8Village of the Watermills

The young man finally comes to a peaceful water mill where an old man talks about his life and what awaits him.  Then a procession of brightly dressed performers come and the old man leads them into the distance before disappearing into silence.

This one is just as directly on point as the last two, but it's hard not for me to get caught up in what is the old man's obvious death and celebration into whatever comes next.  The main reason is that the old man is both a studied and wonderful speaker when talking to the young and lights up brilliantly when it comes time for him to go.
Andrew: Like

This one has a charm to it and a distinct “Kurosawa feel” that works almost too well to round out the sequence for me. I don't mind it, but I won't remember it much either. It feels for me more like an expected bookend to a few more extreme or adventurous segments, or maybe a well-rendered final scene to a feature film that never got made—I'd have rather seen that film than the segment here.
Kyle: Indifferent

AndrewCommentaryBannerIt's uneven, but there's enough strong imagery to make up for the bad parts.  I really enjoy how the overarching theme is the slow evolution of a boy's dreams throughout his life.  It begins on unseen fears and naivete, shuttles through despair and inspiration, and finally the ultimate fantasy as he is ushered out of this life.  I felt more during the high points of Dreams than in Ran or Kagemusha, but the lows make it too inconsistent a product to recommend above either of them.

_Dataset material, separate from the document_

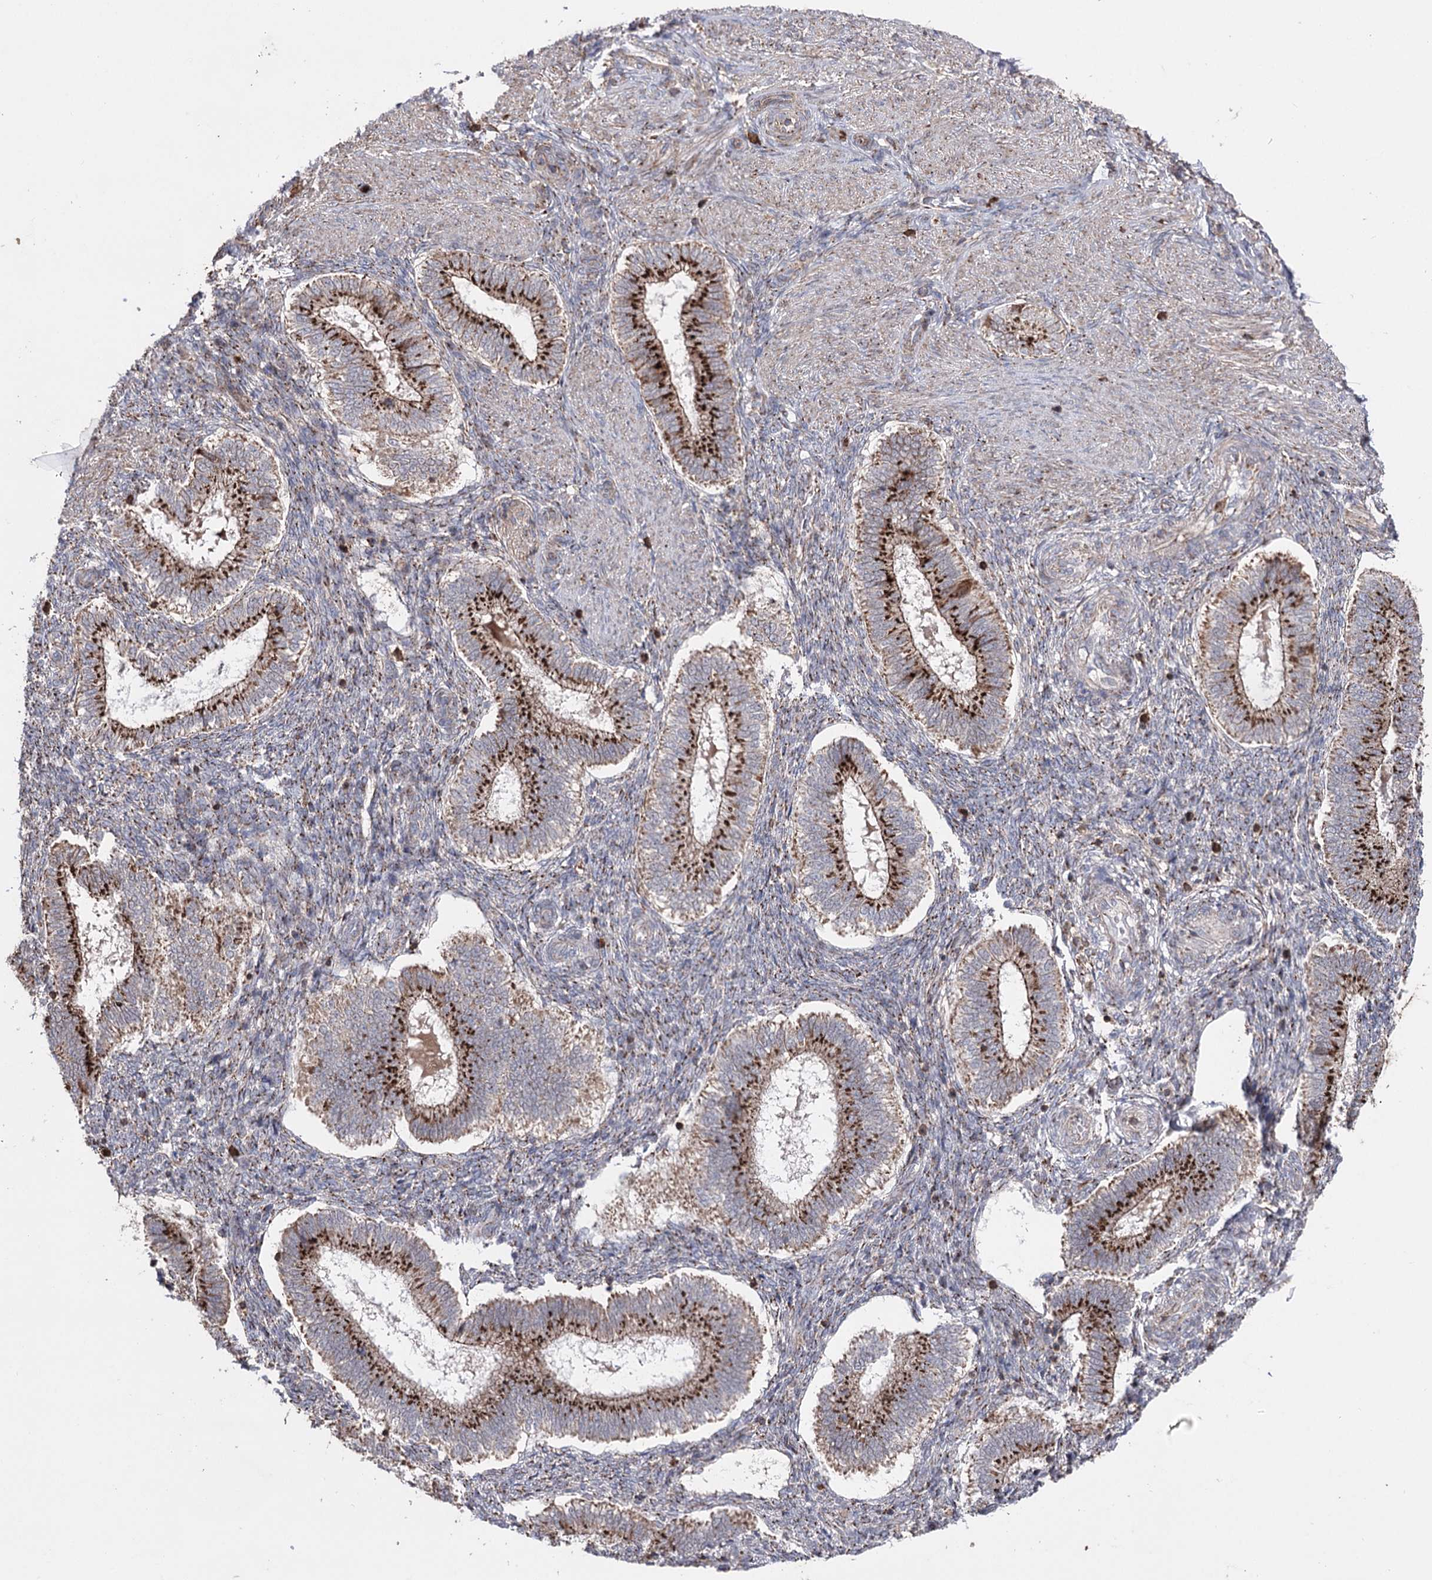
{"staining": {"intensity": "strong", "quantity": "25%-75%", "location": "cytoplasmic/membranous"}, "tissue": "endometrium", "cell_type": "Cells in endometrial stroma", "image_type": "normal", "snomed": [{"axis": "morphology", "description": "Normal tissue, NOS"}, {"axis": "topography", "description": "Endometrium"}], "caption": "Brown immunohistochemical staining in normal endometrium shows strong cytoplasmic/membranous positivity in about 25%-75% of cells in endometrial stroma. (Stains: DAB in brown, nuclei in blue, Microscopy: brightfield microscopy at high magnification).", "gene": "ARHGAP20", "patient": {"sex": "female", "age": 25}}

Kyle Commentary BannerI love how the surreal quality of the whole endeavor allows for more experimentation by consequently allowing for more fluctuation than a straightforward narrative film. One of the interesting things about books of poems for me is that while the best ones work as many parts converging into a distinct cumulative unit (for shit's sake, read The Man Suit), I can still pull one off the shelf and read a few individual entries here and there. I rarely have as strong or lasting of a reaction to a book of poetry as I do to my favorite novels, but I sometimes feel more familiar with them because they are so easy to revisit. I would revisit most of the shorts here on any given day, and probably will.